[Passage provided Boundary: Start]

Stilts

I’ve spent the past hour looking though my drafts for a scene I wrote a while back. I can’t believe how many pages I’ve accumulated. And now awful they are! Characters I barely remember, scenes I’d have sworn belonged to another story entirely except that my main character’s name is all over them. Here’s a poker game, a writers group, the death of a drag queen named Stilts. A dog, Lulu. Before that, Lulu the cat. Penelope the hippy chick. Meg the monster. Oh look, another long passage which I assume was meant to be lyrical. I blush deep purple when I’m trying to hide the story.

There must be at least twice as much writing on the cutting-room floor as ended up in my book. And many of those cuts were terrifying, particularly the ones I made before the rewrite. I remember going through the manuscript and beginning the final dissection, and finding it so depressing that I decided to reverse the process and extract the scenes I wanted to build a new book. That way seemed cleaner, more positive.

Whatever it takes to fool yourself, I always say.

What do your early drafts look like? How much writing goes to waste?

P.S. I woke up this morning with the perfect new first line to the book. Old first line, you can be the cherry on the scrapalanche.

Alive

I spent another night awake on the couch, tossing and turning, with intermittent tears and pacing through the living room. At 3:30am I finally fell asleep with my iPhone in hand, thinking about the feedback I’d gotten from August.

It had taken me hours to open his email. I spent the evening circling the screen, gnawing on a fingernail and the inside of my cheek. I was sure he hated the manuscript. That the work was unreadable, an unholy mess, and he was sending me back to the drawing board two chapters in. I looked at his name, still in bold font. Took a bath, fluffed my pillows, sat down in front of the computer and got up and stared at it from across the room. Finally I decided any response would have to be better than the ones I was conjuring.

I opened the email and started to cry.

[Passage provided Boundary: End]
[Data for review Boundary: Start]

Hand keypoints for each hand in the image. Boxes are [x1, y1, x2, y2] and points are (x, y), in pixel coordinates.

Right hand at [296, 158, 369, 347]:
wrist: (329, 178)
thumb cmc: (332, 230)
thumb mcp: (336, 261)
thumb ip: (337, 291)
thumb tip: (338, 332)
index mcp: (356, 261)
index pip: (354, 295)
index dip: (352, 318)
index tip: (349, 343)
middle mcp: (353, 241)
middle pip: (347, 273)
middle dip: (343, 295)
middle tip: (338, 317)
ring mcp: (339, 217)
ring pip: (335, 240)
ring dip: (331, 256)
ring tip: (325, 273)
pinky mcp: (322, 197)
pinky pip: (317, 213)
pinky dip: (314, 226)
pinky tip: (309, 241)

[Data for review Boundary: End]
[Data for review Boundary: Start]

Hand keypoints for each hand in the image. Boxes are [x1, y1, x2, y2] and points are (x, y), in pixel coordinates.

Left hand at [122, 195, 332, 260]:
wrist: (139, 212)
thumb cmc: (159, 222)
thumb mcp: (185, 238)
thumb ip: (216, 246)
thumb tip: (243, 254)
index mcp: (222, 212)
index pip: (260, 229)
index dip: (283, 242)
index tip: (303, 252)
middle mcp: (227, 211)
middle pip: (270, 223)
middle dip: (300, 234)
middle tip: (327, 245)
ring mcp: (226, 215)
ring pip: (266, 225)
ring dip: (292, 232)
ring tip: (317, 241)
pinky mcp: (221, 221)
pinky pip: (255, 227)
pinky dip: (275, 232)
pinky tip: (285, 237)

[Data for review Boundary: End]

### Problem set
1. In the passage on revising a manuscript, why did the writer switch from cutting scenes out of the manuscript to pulling out the wanted scenes to build a new book? Answer in one to three sentences.
2. Carry on the passage on revising a manuscript, picking up right after its final sentence.
None of the material above is needed here.

### Task-by-task answers
1. Going through the manuscript and starting the final dissection felt so depressing that the writer reversed the process. Extracting the wanted scenes to build a new book seemed cleaner and more positive.

2.
It was better. It was much, much better. So good that I spent the night awake, thinking about it, allowing myself for the first time to believe in the possibility of something coming from all this work, that the long lonely hours of writing have not been in vain. My book won’t end up in a drawer. Whether it lands me an agent or finds its way to a bookshelf is to some extent out of my hands, but what I do know is that it’s good enough to share.

My book is alive!

How do you handle the good things?

Something

Here . . . goes . . . something, I guess.

My manuscript is finished for now. I added the final bits and pieces, ran a spell-check, and sent it off to August. I tried to resist the urge to explain that the prose is not completely polished, that there are clearly issues with pacing, that the subject matter itself may make the work unpublishable. There’s no need to tell him what he already knows. He’s on my side–the side of the writer. If there’s a book in this manuscript, I trust him to find it.

Hitting ‘send’ was one of the hardest things I’ve ever done. I am swimming in homemade margarita. It’s possible I’ll cry myself to sleep.

Tomorrow I’ll get back to blogging.

Tonight I’m tired.

I’ve missed you.

Interview with Tetman Callis

Q: Congratulations on High Street, your first published book. When did you begin working on it, and at what point did you realize you were writing a book?

A: The idea for High Street first came to me in the Autumn of 2006, shortly after I’d moved out of the High Street house.  At that point I knew the book would begin with the third burglary.  By the late Autumn of 2009 I knew how the book would end, and knew it was time to write it.

Q: The book’s construction and content is not that of a typical memoir. What decisions did you make along the way that led to the book’s eventual structure?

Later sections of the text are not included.